Wednesday, November 10, 2010

Using Hadoop Streaming and bash scripts to generate an xml file

Today we are going to try to generate an xml file from a hdfs source. I looked around for a straight-forward solution, but couldn't find one.
I'm definitely missing something, as there sould be an easier way to fetch a hdfs file and serialize it to xml.

Usecases, you ask? Sure. Whenever you need to push the hadoop job output to anything that deals (just) with xml files (I'm looking at you Solr deletes, also sitemaps, you get the idea).

Anyway, this is what I could come up with. A fair warning, it is not very pretty.

Striving to keep things really simple, I will use just hadoop streaming and bash scripts (no python, sorry).

In order to generate an xml file, you would need a sort of master file that will push the xml root node, then the streaming job will fill in the child nodes, as needed.

Following the Solr delete usecase, we need to have the following format: "<delete>...nodes...</delete>". Next, we need a streaming mapper that will generate each "<id>ID12345</id>" node of the xml file.

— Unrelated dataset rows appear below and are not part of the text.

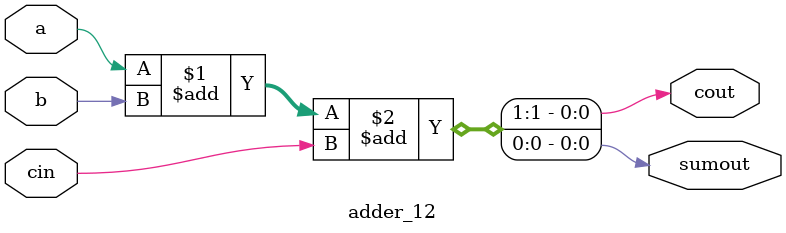
<source format=v>
module adder_12 #(
    parameter WIDTH = 1   
) (
    input [WIDTH-1:0] a, 
    input [WIDTH-1:0] b, 
    input cin, 
    output cout, 
    output [WIDTH-1:0] sumout);
   assign {cout, sumout} = a + b + cin;
endmodule
</source>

This is how the master script looks like:


#!/bin/bash

#! the streaming jar location
HADOOP_STREAMING_JAR=$HADOOP_HOME/contrib/streaming/hadoop-*-streaming.jar

#! the current timestapm, to avoid name conflicts on disk and hdfs
TIMESTAMP=`date +%s`

#! input (hdfs location)
IN=/user/hadoop-user/in/test-input

#! output (hdfs location), this will be an empty folder, containing just the job's logs
OUT=/user/hadoop-user/out/$TIMESTAMP

#! xml file output (disk location)
XML_OUT=/home/hadoop/test/test-out-$TIMESTAMP.xml

#! the job's options, notice how we specify 0 reducers
OPTS='-D mapred.reduce.tasks=0 -D mapred.job.name=Streaming Test'

echo '<delete>' > $STREAMING_JOB_OUT
hadoop jar $HADOOP_STREAMING_JAR $OPTS -mapper "`pwd`/map.sh $XML_OUT" -input $IN -output $OUT
echo '</delete>' >> $STREAMING_JOB_OUT


There are some things we need to be careful about:

- use the script's full path, otherwise hadoop is not going to be able to find it.
You'll get a java.lang.RuntimeException: Error in configuring object .... Caused by: java.io.IOException: Cannot run program "map.sh": java.io.IOException: error=2, No such file or directory.

- I've used zero reducers here. By specifying "-D mapred.reduce.tasks=0" the output from the map is considered to be the final output of the job.

- you still need to define an out value for the job, although nothing goes there, just the job logs. This is the reason why I had to use the timestamp trick (`date +%s`), so I won't get an error every time I try to execute the job. There are 2 places where you can have a name clash: disk and hdfs, you can notice that I've added the timestamp info to both output variables(OUT and XML_OUT).

- another trick was to pass the output file name from the master to the mapper script. By using "/home/hadoop/test/map.sh $XML_OUT" I've managed to push the file name information as a parameter, while also reading from stdin the streaming info. This keeps the map.sh really really light.

Next, the mapper script(map.sh):


#!/bin/bash

while read in
do
  echo $in >> $1;
done


Just take the stdin(read in) and push it to the output file ( passed as a param: $1)
It's, that easy :)

To be honest, I've only used a single column file, so I won't worry about splitting logic, although this is easy enough in bash. I'll link to an stackoverflow question on splitting a string in bash for your reading pleasure.
Moreover, I did not worry about stripping new lines from the input, this can lead to a pretty verbose xml (each node being on a different line).

Overall this feels a bit hacky, I feel that is should be easier to save as xml from hadoop, to keep the friction of interacting with other systems to a minimum.